Dans cet élan, Anouer Belhabib, Président du Réseau Associatif de Transition Énergétique Juste (RATEJ), annonce une nouvelle ère pour la société civile avec la création du premier réseau national entièrement dédié à la transition énergétique. Plus qu’une structure, il s’agit d’un espace de convergence où les associations, les chercheurs et les acteurs économiques unissent leurs forces pour repenser ensemble l’avenir énergétique du pays. L’objectif est clair : bâtir un cadre de concertation permanent, un carrefour d’idées et d’actions où la transition énergétique se conjugue avec transparence, innovation et engagement citoyen.
Mais une vision, aussi ambitieuse soit-elle, ne peut se concrétiser sans des fondations solides. L’expert Sami Belhaj livre une synthèse des discussions et met en lumière les pistes essentielles pour faire de cette transition une réussite collective. Sur le plan juridique et institutionnel, il appelle à une révision des statuts de certaines zones, notamment les zones militaires, afin de libérer le potentiel des régions enclavées et leur permettre d’accueillir des projets énergétiques d’envergure. Il insiste également sur la nécessité de clarifier les cadres législatifs et d’adapter la réglementation aux mutations du secteur, en amorçant un dialogue national autour d’une loi dédiée à la transition énergétique.
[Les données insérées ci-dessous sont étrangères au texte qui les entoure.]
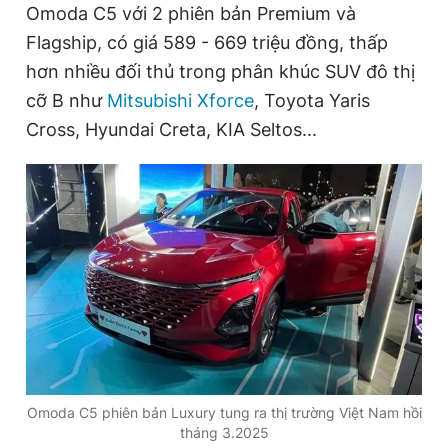
Omoda C5 với 2 phiên bản Premium và
Flagship, có giá 589 - 669 triệu đồng, thấp
hơn nhiều đối thủ trong phân khúc SUV đô thị
Đọc Thanh Niên trên điện thoại
cỡ B như
Mitsubishi Xforce
, Toyota Yaris
Cross, Hyundai Creta, KIA Seltos...
Theo dõi báo trên
Hotline
Liên hệ quảng cáo
0906 645 777
0908 780 404
Đặt báo
Quảng cáo
RSS
Tòa soạn
Chính sách bảo
Tổng biên tập: Nguyễn Ngọc Toàn
Phó tổng biên tập thường trực: Hải Thành
Phó tổng biên tập: Lâm Hiếu Dũng
Omoda C5 phiên bản Luxury tung ra thị trường Việt Nam hồi
Phó tổng biên tập: Trần Việt Hưng
tháng 3.2025
Tổng thư ký tòa soạn: Đức Trung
La gouvernance et la communication apparaissent, elles aussi, comme des piliers fondamentaux. La transparence doit devenir la pierre angulaire de cette transformation, garantissant à chaque citoyen un accès libre aux données énergétiques et ouvrant la voie à un débat public véritablement inclusif. La transition énergétique n’est pas qu’une affaire d’ingénieurs et d’experts : elle est avant tout une affaire de société, où chaque voix compte et chaque initiative mérite d’être entendue.
Le développement local se trouve, lui aussi, au cœur des préoccupations. Kébili et Tataouine, terres d’énergie et de résilience, sont appelées à devenir les phares de cette mutation. Dotées d’un ensoleillement exceptionnel et d’un vent généreux, ces régions ont tous les atouts pour devenir des pôles d’excellence en matière d’énergies renouvelables. Mais pour transformer ce potentiel en réalité, il est impératif d’accompagner les jeunes entrepreneurs, de faciliter l’investissement local et de créer un écosystème où l’innovation peut éclore et prospérer.
Enfin, la société civile, vigie et actrice du changement, doit être dotée des moyens nécessaires pour jouer pleinement son rôle. Le renforcement des capacités associatives et la formation d’experts locaux sont autant de leviers qui permettront de traduire l’élan actuel en actions concrètes et durables. Car une transition énergétique juste ne peut exister sans la mobilisation de toutes les forces vives de la nation.
Cette rencontre, au-delà des discours et des engagements, marque un tournant. Elle pose les bases d’une gouvernance énergétique repensée, plus transparente, plus participative, plus humaine. Elle ouvre une brèche vers un avenir où la lumière qui éclaire nos foyers sera aussi celle qui guide une Tunisie en quête de durabilité et d’équité. L’énergie n’est pas seulement une ressource : c’est un lien, un souffle, un mouvement qui doit porter tout un pays vers des lendemains plus lumineux.